Data segmentation and word cloud generation
let's talk about the idea. My data processing here is relatively rough. Without the combination of pandas+numpy, I will simply cut the line breaks and form new data. Then I will use the jieba segmentation to segment the new data. Finally, I will read a local pause word file to get a pause word list. Generate word cloud to specify pause word, font file, background color, etc., and then save word cloud image to local.

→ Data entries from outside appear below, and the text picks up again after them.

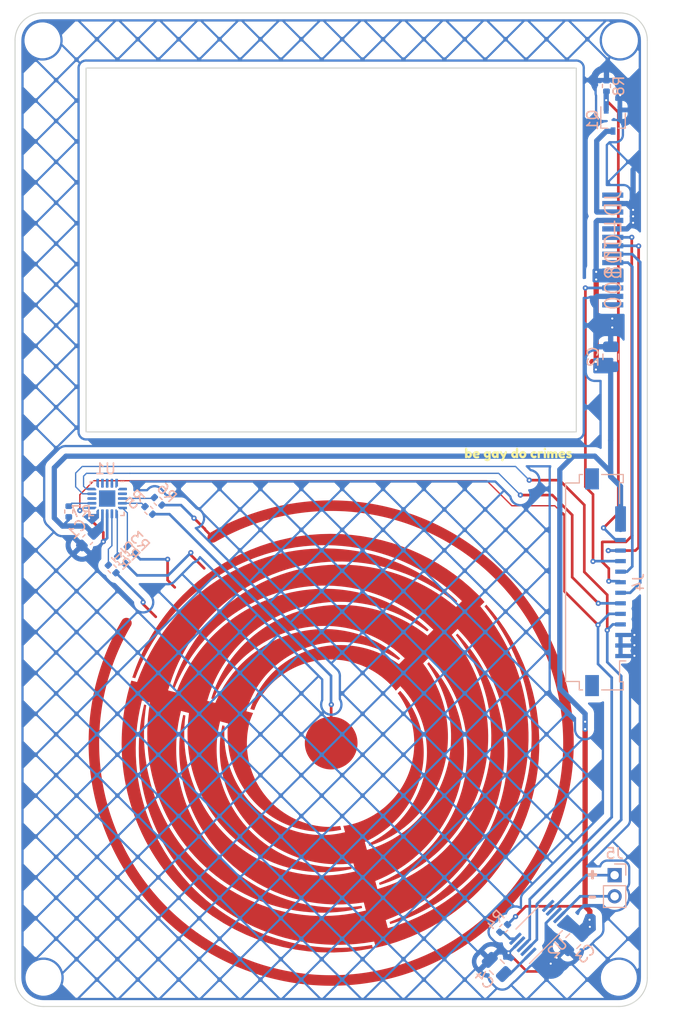
<source format=kicad_pcb>
(kicad_pcb (version 20221018) (generator pcbnew)

  (general
    (thickness 1.6)
  )

  (paper "A4")
  (layers
    (0 "F.Cu" signal)
    (31 "B.Cu" signal)
    (32 "B.Adhes" user "B.Adhesive")
    (33 "F.Adhes" user "F.Adhesive")
    (34 "B.Paste" user)
    (35 "F.Paste" user)
    (36 "B.SilkS" user "B.Silkscreen")
    (37 "F.SilkS" user "F.Silkscreen")
    (38 "B.Mask" user)
    (39 "F.Mask" user)
    (40 "Dwgs.User" user "User.Drawings")
    (41 "Cmts.User" user "User.Comments")
    (42 "Eco1.User" user "User.Eco1")
    (43 "Eco2.User" user "User.Eco2")
    (44 "Edge.Cuts" user)
    (45 "Margin" user)
    (46 "B.CrtYd" user "B.Courtyard")
    (47 "F.CrtYd" user "F.Courtyard")
    (48 "B.Fab" user)
    (49 "F.Fab" user)
    (50 "User.1" user)
    (51 "User.2" user)
    (52 "User.3" user)
    (53 "User.4" user)
    (54 "User.5" user)
    (55 "User.6" user)
    (56 "User.7" user)
    (57 "User.8" user)
    (58 "User.9" user)
  )

  (setup
    (stackup
      (layer "F.SilkS" (type "Top Silk Screen"))
      (layer "F.Paste" (type "Top Solder Paste"))
      (layer "F.Mask" (type "Top Solder Mask") (thickness 0.01))
      (layer "F.Cu" (type "copper") (thickness 0.035))
      (layer "dielectric 1" (type "core") (thickness 1.51) (material "FR4") (epsilon_r 4.5) (loss_tangent 0.02))
      (layer "B.Cu" (type "copper") (thickness 0.035))
      (layer "B.Mask" (type "Bottom Solder Mask") (thickness 0.01))
      (layer "B.Paste" (type "Bottom Solder Paste"))
      (layer "B.SilkS" (type "Bottom Silk Screen"))
      (copper_finish "None")
      (dielectric_constraints no)
    )
    (pad_to_mask_clearance 0)
    (pcbplotparams
      (layerselection 0x00010fc_ffffffff)
      (plot_on_all_layers_selection 0x0000000_00000000)
      (disableapertmacros false)
      (usegerberextensions false)
      (usegerberattributes true)
      (usegerberadvancedattributes true)
      (creategerberjobfile true)
      (dashed_line_dash_ratio 12.000000)
      (dashed_line_gap_ratio 3.000000)
      (svgprecision 6)
      (plotframeref false)
      (viasonmask false)
      (mode 1)
      (useauxorigin false)
      (hpglpennumber 1)
      (hpglpenspeed 20)
      (hpglpendiameter 15.000000)
      (dxfpolygonmode true)
      (dxfimperialunits true)
      (dxfusepcbnewfont true)
      (psnegative false)
      (psa4output false)
      (plotreference true)
      (plotvalue true)
      (plotinvisibletext false)
      (sketchpadsonfab false)
      (subtractmaskfromsilk false)
      (outputformat 1)
      (mirror false)
      (drillshape 1)
      (scaleselection 1)
      (outputdirectory "")
    )
  )

  (net 0 "")
  (net 1 "unconnected-(U1-Pad1)")
  (net 2 "unconnected-(U1-Pad2)")
  (net 3 "Net-(J3-Pad1)")
  (net 4 "Net-(J2-Pad1)")
  (net 5 "WHEEL_CH0")
  (net 6 "Net-(R2-Pad2)")
  (net 7 "Net-(R3-Pad2)")
  (net 8 "GND")
  (net 9 "+3V3")
  (net 10 "unconnected-(U1-Pad13)")
  (net 11 "Net-(R1-Pad2)")
  (net 12 "unconnected-(U1-Pad16)")
  (net 13 "unconnected-(U1-Pad17)")
  (net 14 "unconnected-(U1-Pad18)")
  (net 15 "unconnected-(U1-Pad19)")
  (net 16 "unconnected-(U1-Pad20)")
  (net 17 "DISPLAY_LED_EN")
  (net 18 "Net-(C4-Pad2)")
  (net 19 "Net-(R5-Pad2)")
  (net 20 "Net-(R6-Pad2)")
  (net 21 "Net-(R7-Pad2)")
  (net 22 "TOUCH_SCL")
  (net 23 "TOUCH_SDA")
  (net 24 "~{TOUCH_INT}")
  (net 25 "DISPLAY_DATA")
  (net 26 "DISPLAY_CLK")
  (net 27 "DISPLAY_CS")
  (net 28 "DISPLAY_DR")
  (net 29 "DISPLAY_LED")
  (net 30 "~{DISPLAY_RST}")
  (net 31 "Net-(J5-Pad1)")
  (net 32 "Net-(J5-Pad2)")
  (net 33 "Net-(R4-Pad2)")
  (net 34 "unconnected-(U2-Pad6)")

  (footprint "kibuzzard-63E2E67D" (layer "F.Cu") (at 174.975 90.525))

  (footprint "faceplate-footprints:qtouch-wheel" (layer "F.Cu") (at 157.156753 117.890948 45))

  (footprint "faceplate-footprints:qtouch-guard" (layer "F.Cu") (at 157.222993 117.885573 45))

  (footprint "MountingHole:MountingHole_2.2mm_M2" (layer "F.Cu") (at 129.925 140.125))

  (footprint "MountingHole:MountingHole_2.2mm_M2" (layer "F.Cu") (at 129.825 51.25))

  (footprint "faceplate-footprints:qtouch-button" (layer "F.Cu") (at 157.2125 117.875))

  (footprint "MountingHole:MountingHole_2.2mm_M2" (layer "F.Cu") (at 184.6 51.25))

  (footprint "MountingHole:MountingHole_2.2mm_M2" (layer "F.Cu") (at 184.5 140.125))

  (footprint "Connector_PinHeader_2.00mm:PinHeader_1x02_P2.00mm_Vertical" (layer "B.Cu") (at 184.1 130.4 180))

  (footprint "Resistor_SMD:R_0402_1005Metric" (layer "B.Cu") (at 140.800624 94.950624 135))

  (footprint "kibuzzard-63E31E57" (layer "B.Cu") (at 181.975 132.475 180))

  (footprint "Resistor_SMD:R_0402_1005Metric" (layer "B.Cu") (at 132.325 95.925 90))

  (footprint "faceplate-footprints:JD-T1800" (layer "B.Cu") (at 183.975 71.125 90))

  (footprint "Resistor_SMD:R_0402_1005Metric" (layer "B.Cu") (at 183.325 55.575 90))

  (footprint "Capacitor_SMD:C_0805_2012Metric" (layer "B.Cu") (at 180.178249 136.646751 45))

  (footprint "Resistor_SMD:R_0402_1005Metric" (layer "B.Cu") (at 137.325624 100.500624 135))

  (footprint "Package_DFN_QFN:VQFN-20-1EP_3x3mm_P0.45mm_EP1.55x1.55mm" (layer "B.Cu") (at 135.965 94.69 180))

  (footprint "Resistor_SMD:R_0402_1005Metric" (layer "B.Cu") (at 136.44 101.365 135))

  (footprint "Capacitor_SMD:C_0805_2012Metric" (layer "B.Cu") (at 183.725 81.25 -90))

  (footprint "Resistor_SMD:R_0402_1005Metric" (layer "B.Cu")
    (tstamp 61de2888-3
... [449788 chars truncated]
</source>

from wordcloud import WordCloud from scipy.misc import imread import jieba # Process content read from text def text_read(file_path): filename = open(file_path, 'r', encoding='utf-8') texts = filename.read() texts_split = texts.split("\n") filename.close() return texts_split def data_handle(picture_name): # Read data crawled from the website comments = text_read("comments.txt") comments = "".join(comments) # Participle, read pause words lcut = jieba.lcut(comments) cut_text = "/".join(lcut) stopwords = text_read("chineseStopWords.txt") # Generate word cloud bmask = imread("backgrounds.jpg") wordcloud = WordCloud(font_path='/usr/share/fonts/chinese/simhei.ttf', mask=bmask, background_color='white', max_font_size=250, width=1300, height=800, stopwords=stopwords) wordcloud.generate(cut_text) wordcloud.to_file(picture_name) if __name__ == "__main__": data_handle("joker6.jpg")
This is a picture I snapped myself as the background:
Final rendering:
summary
it took about two nights to write crawlers to analyze data, to have ideas and to sort out the tools needed. On the whole, there are still some simple and easy to understand things. For large-scale concurrent collection of reptiles and data analysis and other contents, it is still interesting to record their own learning process.